The last thing I want is to cater to them but I do want and need them to eat – and sometimes in a somewhat timely fashion. It seems like such a simple thing to me…it’s food, just put it in your mouth. Chew it, swallow it and go onto the next bite. Why does it need to be complicated?
Just. Eat. Something.
It’s an endless battle I tire of fighting.
When I find myself getting really frustrated, it helps to flash back to a scene at my aunt and uncle’s house when I was roughly 4 years old. I was told to eat everything on my plate or I wouldn’t be able to play with my cousins. I remember being so repulsed by the sight of the food on my plate that I refused to give in to their awful demand of eating it. I sat in that chair bored out of my mind for the entire night, which felt like an eternity to me. But nothing in the world was worth eating that meat, green beans and potato salad staring back up at me. I don’t even remember feeling starved or upset they wouldn’t give me something else. I would have gladly gone without dinner as long as I didn’t have to eat that.

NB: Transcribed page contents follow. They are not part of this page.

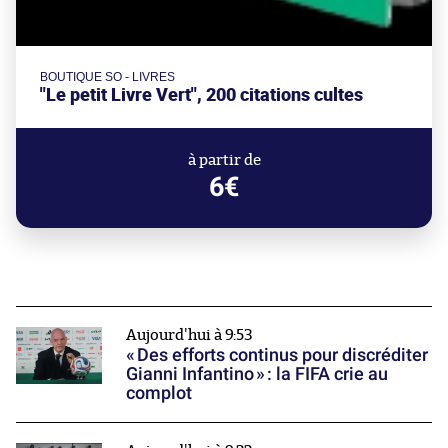
BOUTIQUE SO - LIVRES
"Le petit Livre Vert", 200 citations cultes
à partir de
6€
Aujourd'hui à 9:53
« Des efforts continus pour discréditer
Gianni Infantino » : la FIFA crie au
complot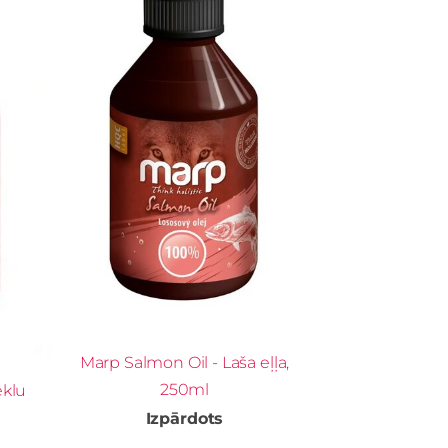
Marp Salmon Oil - Laša eļļa,
250ml
ēklu
Izpārdots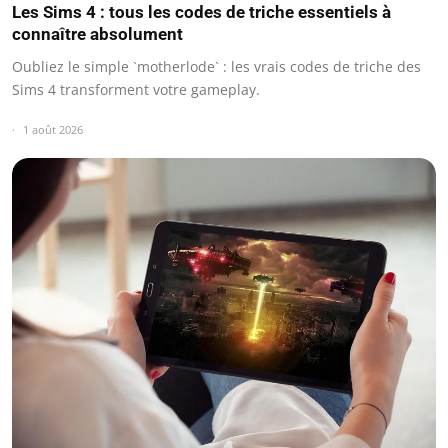
Les Sims 4 : tous les codes de triche essentiels à
connaître absolument
Oubliez le simple `motherlode` : les vrais codes de triche des
Sims 4 transforment votre gameplay.
1 août 2026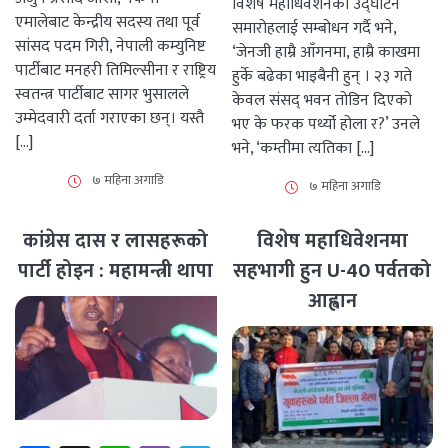
विशेष महाधिवेशनको उद्घाटन
एमालेबाट केन्द्रीय सदस्य तथा पूर्व
समारोहलाई सम्बोधन गर्दै भने,
सांसद पदम गिरी, नेपाली कम्युनिष्ट
‘जेनजी हाम्रै आँगनमा, हाम्रै काखमा
पार्टीबाट मनहरी तिमिल्सीना र राष्ट्रिय
हुर्के बढेका भाइबैनी हुन् । २३ गते
स्वतन्त्र पार्टीबाट सागर भुसालले
केवल संसद् भवन तोडिन दिएको
उम्मेदवारी दर्ता गराएका छन्। यस्तै
भए के फरक पर्थ्यो होला र?’ उनले
[…]
भने, ‘कम्तीमा त्यतिका […]
७ महिना अगाडि
७ महिना अगाडि
कांग्रेस दास र लासहरूको
विशेष महाधिवेशनमा
पार्टी होइन : महामन्त्री थापा
सहभागी हुन U-40 पर्वतको
आह्वान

So knowing how I felt as a child, you would think I’d have a little sympathy for my own kids when they refuse to try something new I set in front of them. But I rarely do. Some days I am aggravated beyond belief. Especially if it’s something they ate days before – this happens all the time with my youngest. One day he eats a cup of strawberries. The next day he spits them out with a disgusted look on his face. Same with grapes, pineapple and watermelon – and it even happened the other day with his beloved peanut butter crackers. Loves them one day and hates them the next…it’s such a mystery to me.
When they tried corn at the Thanksgiving meal at my daughter’s preschool celebration last year the teachers said every kid in the class tried it but mine. And that her reasoning was, “My mom doesn’t let me eat corn.” Which is, of course, not true. I don’t really even consider corn a vegetable, but it just shows how picky she is that she wouldn’t even take one bite!

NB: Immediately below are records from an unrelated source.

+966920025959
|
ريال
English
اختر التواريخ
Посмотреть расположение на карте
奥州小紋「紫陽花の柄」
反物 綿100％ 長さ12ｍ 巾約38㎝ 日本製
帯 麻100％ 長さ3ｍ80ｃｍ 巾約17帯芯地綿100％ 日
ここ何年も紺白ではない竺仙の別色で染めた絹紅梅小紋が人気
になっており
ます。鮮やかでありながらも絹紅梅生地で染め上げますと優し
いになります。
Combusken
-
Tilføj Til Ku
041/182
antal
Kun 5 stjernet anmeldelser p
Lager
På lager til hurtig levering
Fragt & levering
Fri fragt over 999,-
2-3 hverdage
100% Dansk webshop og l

My best friend always reminds me how her son refused to eat anything but a baked potato for dinner every night for 18 long months, and guess what? As a teen, his palate has obviously expanded and he eats like a normal, healthy person now, enjoying salads and a wide array of fruits and veggies.
Everything I have read on this topic says the best thing you can do for your kids is model good, healthy eating. So I try to not get too worked up…I can’t control what they eat. I can only control their choices. And if that means that sometimes they skip a meal because they won’t eat what I serve them for dinner (which usually includes foods I know they like), then they must not be that hungry after all. Or they truly are not feeling it that day and just want to play.
Either way, I am pretty convinced they will turn out just fine.